### Task statement
What JSON list of strings do you get if every line in the records below becomes one string, with blank lines left out?

╭──

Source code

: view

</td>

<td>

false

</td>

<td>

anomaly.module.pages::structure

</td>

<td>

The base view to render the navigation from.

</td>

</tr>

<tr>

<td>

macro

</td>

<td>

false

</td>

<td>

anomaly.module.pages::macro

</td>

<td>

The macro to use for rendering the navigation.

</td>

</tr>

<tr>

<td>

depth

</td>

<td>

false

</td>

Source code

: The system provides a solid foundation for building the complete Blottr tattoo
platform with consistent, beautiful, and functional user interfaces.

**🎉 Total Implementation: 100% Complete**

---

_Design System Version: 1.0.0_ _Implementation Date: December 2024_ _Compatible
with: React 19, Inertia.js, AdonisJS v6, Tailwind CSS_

╰──

### Expected output
[
  "Source code",
  ": view",
  "</td>",
  "<td>",
  "false",
  "</td>",
  "<td>",
  "anomaly.module.pages::structure",
  "</td>",
  "<td>",
  "The base view to render the navigation from.",
  "</td>",
  "</tr>",
  "<tr>",
  "<td>",
  "macro",
  "</td>",
  "<td>",
  "false",
  "</td>",
  "<td>",
  "anomaly.module.pages::macro",
  "</td>",
  "<td>",
  "The macro to use for rendering the navigation.",
  "</td>",
  "</tr>",
  "<tr>",
  "<td>",
  "depth",
  "</td>",
  "<td>",
  "false",
  "</td>",
  "Source code",
  ": The system provides a solid foundation for building the complete Blottr tattoo",
  "platform with consistent, beautiful, and functional user interfaces.",
  "**🎉 Total Implementation: 100% Complete**",
  "---",
  "_Design System Version: 1.0.0_ _Implementation Date: December 2024_ _Compatible",
  "with: React 19, Inertia.js, AdonisJS v6, Tailwind CSS_"
]